People in west Tulsa say they've been ignored in years past, but with PlaniTulsa they feel they have momentum and are expecting to see major changes on their side of town.

"Southwest Tulsa is, in many ways, a forgotten part of Tulsa," said Katie Davis of Tulsa.

If you're from west Tulsa, you know every nook and cranny in the area.  But, if you're not, you may wonder what makes it unique.

"West Tulsa existed before Tulsa and it really was a community in and to itself.

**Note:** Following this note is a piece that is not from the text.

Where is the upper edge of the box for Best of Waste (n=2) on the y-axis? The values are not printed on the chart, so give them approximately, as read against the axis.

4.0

And so, for many years it was forgotten just because it was west of the river and it was west Tulsa," said Katie Davis.

"It's just got a long tradition of hard working people, blue collar type people that have middle class values that have helped build up the city," said Webster Principal Phillip Garland.

But for years, this part of the city has deteriorated.  It's cut off by the river, I-44 and Highway 75.

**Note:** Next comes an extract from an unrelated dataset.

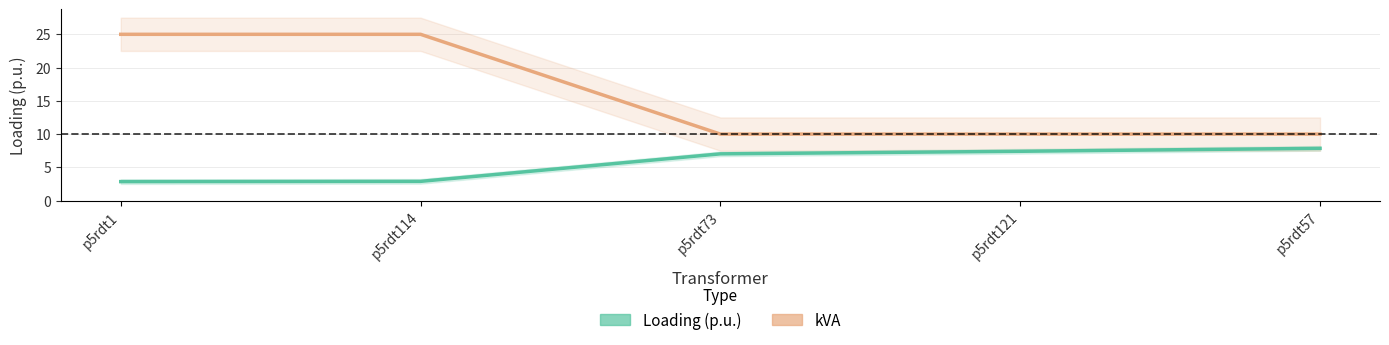

List the series in order of their peak value, highest first.

kVA, Loading (p.u.)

"We have a lot of substandard housing, things like that now that need to be dealt with and a commercial area that was decimated by expressways," said Richard Ryan with the Southwest Tulsa Chamber.

PlaniTulsa workshops have allowed people in west Tulsa to have a say in what happens in the future.  They want to see the old become the new again.

The Red Fork part of town has many historic store fronts and it is also where a lot of people would like to see the redevelopment begin.

They also hope to build on the momentum surrounding their schools.  Clinton Middle School is being rebuilt and Webster High School is becoming a magnet school for broadcasting.

But, as much as people love their part of town, they say, it's not just theirs.

"Well, it's part of Tulsa and Tulsa needs to be concerned about the older areas deteriorating because we don't want a Tulsa that has a whole lot of areas that are just nothing but blight," said Richard Ryan with the Southwest Tulsa Chamber.

Next week's PlaniTulsa workshop for southwest Tulsa is at Webster High School.  It is on Tuesday the 17th from 6 p.m. to 9 p.m.

There are two more meetings on Wednesday for north Tulsa and the Hillcrest area.  They are from 6 p.m. to 9 p.m. at Hawthorne Elementary and the First Evangelical Lutheran Church.